If Ramid’s statements sparked the outrage of many local NGOs and a part of the public opinion, his latest response is very far from soothing the tension, referring to homosexuality as a “perversion” that “disgusts the public opinion.”
The original incident occurred on September 28, when Ramid was walking out of an official meeting at Rabat’s library. The minister was stopped by a journalist who asked him about the condition of homosexuals in Morocco. The minister’s reaction was immediate: “Why are you asking me about [homosexuality] too?” he asked.
Trying to dismiss the journalist, Ramid kept repeating, “This is too much. Too much. It’s a shame that homosexuality has a value now. Why is everyone asking me about it?”
Upon the insistence of the journalist, Ramid will finally gave in. “Listen, we are in Morocco, if we keep talking about [homosexuality] we will give them value. [They’re] trash.” The minister used the insulting Arabic term “Awsakh,” which can be translated as “trash,” “scum,” or “vermin.”
Ramid’s statement sparked the outrage of many NGOs and human rights associations that addressed a petition to the head of government compelling him to take action against Ramid. On social media, the outlash was even fiercer, with many internet users not shying away from accusing Ramid of homophobia and hate speech against a sexual minority.
Under the media and public pressure, Ramid decided to come out with a response.
For the minister in charge of human rights, his comments on homosexuality were based on “the kingdom’s constitution and its laws and the international conventions it has signed,” as well as the “national consensus,” which “only the perverts deviate from.”
Based on this legal and social framework, Ramid writes that “sexual perversion [referring to homosexuality] stays a crime punishable by the Moroccan legislation, and one that disgusts the public opinion.”
“And let everyone know that the Moroccan government has made its position clear in its response to the recommendations of the United Nations Human Rights Council’s Universal Periodic Review, as it categorically and unequivocally refuses to decriminalize sexual perversion [referring to homosexuality]. But at the same time, [it] refuses any kind of discrimination against any citizen, no matter their conditions,” Ramid continues.

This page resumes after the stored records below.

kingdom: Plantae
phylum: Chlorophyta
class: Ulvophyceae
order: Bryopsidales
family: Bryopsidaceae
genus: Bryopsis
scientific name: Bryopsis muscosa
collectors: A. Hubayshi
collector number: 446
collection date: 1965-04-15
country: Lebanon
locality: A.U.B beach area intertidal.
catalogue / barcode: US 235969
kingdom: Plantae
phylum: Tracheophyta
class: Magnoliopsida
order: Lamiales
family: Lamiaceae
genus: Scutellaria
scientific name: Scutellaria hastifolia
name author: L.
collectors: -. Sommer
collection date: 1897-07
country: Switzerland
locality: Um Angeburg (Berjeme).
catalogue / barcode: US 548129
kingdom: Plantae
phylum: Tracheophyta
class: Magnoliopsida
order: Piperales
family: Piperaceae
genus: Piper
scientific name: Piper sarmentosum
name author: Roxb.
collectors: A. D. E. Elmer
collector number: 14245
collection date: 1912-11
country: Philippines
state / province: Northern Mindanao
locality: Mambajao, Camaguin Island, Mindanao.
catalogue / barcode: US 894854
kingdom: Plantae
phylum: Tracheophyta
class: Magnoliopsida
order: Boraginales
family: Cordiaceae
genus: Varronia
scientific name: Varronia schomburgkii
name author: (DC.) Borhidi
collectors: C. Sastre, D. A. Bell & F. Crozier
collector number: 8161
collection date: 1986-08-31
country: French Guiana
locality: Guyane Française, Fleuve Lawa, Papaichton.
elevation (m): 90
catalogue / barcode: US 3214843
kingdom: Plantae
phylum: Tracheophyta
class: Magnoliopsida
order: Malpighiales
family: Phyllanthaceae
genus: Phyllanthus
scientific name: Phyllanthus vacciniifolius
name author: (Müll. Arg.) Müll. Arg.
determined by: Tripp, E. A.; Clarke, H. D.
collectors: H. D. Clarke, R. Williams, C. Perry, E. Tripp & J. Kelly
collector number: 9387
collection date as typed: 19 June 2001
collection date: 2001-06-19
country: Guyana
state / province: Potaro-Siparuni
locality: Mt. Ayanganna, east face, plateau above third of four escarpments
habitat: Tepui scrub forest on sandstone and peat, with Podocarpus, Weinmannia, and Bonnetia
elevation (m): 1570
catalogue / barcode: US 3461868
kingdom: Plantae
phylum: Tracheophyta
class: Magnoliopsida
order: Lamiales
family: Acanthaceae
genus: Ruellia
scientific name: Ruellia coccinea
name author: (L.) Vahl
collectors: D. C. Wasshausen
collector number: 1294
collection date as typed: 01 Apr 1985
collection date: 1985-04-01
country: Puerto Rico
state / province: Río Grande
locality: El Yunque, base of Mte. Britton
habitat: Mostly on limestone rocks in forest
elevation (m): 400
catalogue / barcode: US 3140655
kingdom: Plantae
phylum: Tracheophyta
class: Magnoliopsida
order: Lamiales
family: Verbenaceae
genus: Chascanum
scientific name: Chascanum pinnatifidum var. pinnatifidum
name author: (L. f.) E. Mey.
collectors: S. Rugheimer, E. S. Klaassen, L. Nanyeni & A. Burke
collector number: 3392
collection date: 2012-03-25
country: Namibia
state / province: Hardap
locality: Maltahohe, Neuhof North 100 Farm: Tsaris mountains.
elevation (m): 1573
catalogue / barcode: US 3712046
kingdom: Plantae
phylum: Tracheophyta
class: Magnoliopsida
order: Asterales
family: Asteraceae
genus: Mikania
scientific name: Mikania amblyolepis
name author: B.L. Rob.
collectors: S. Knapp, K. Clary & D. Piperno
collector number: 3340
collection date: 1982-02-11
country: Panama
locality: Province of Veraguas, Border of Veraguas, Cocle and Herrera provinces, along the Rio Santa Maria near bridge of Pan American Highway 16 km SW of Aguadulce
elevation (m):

“If I have said that sexual perversion [referring to homosexuality] is filth or obscenity, it is only to describe certain actions and behaviors, and the terms do not necessarily apply to people no matter their orientation may be.”
For Ramid, “it is clear then, that those who opposed me were blinded by their disagreement and drunken with their hatred.”
Aziz Idamine, head of the Moroccan Rights and Freedoms Youth Center, told Morocco World News that Ramid’s use of these “degrading terms against a minority in Morocco is nothing new to the vocabulary of the minister; he already called journalists ‘traitors’ once and described human rights activists as ‘hateful’.”
Idamine has three remarks to deliver about the minister’s response. The first, is that “Ramid thinks that being a minister of state of all Moroccans is the same thing as being the leader of a small community or political party.”
Second, Ramid’s “insistence on using the term ‘trash’ to describe a Moroccan minority, whether we adhere to the latter or not, proves how saturated the minister is by a narrow and close-minded interpretation of Islamic thought.
Idamine goes on to explain that “what the minister is wording through his statement are readings and interpretations of the Islamic texts and the constitution through the political perspective of the Justice and Development Party, and not those agreed upon by all Moroccans.”
Finally, Idamine believes that Ramid is overstepping his jurisdiction. “The exegesis of a religious text is the specialty of Morocco’s High Council of Religious Affairs, [and] as for the explanation and interpretation of the constitution, it falls under the mandate of the constitutional court.”
“As for the international conventions Moroccan had signed and agreed upon,” continues Idamine, “it is publically known that the human rights movements in Morocco are seeking to reform the penal code in several areas, to abolish any violation of individual freedoms.”
For the activist, “the minister has every right to hold on onto the legal jurisdiction that criminalize homosexuality, but he has absolutely no right to call homosexuals ‘trash’.”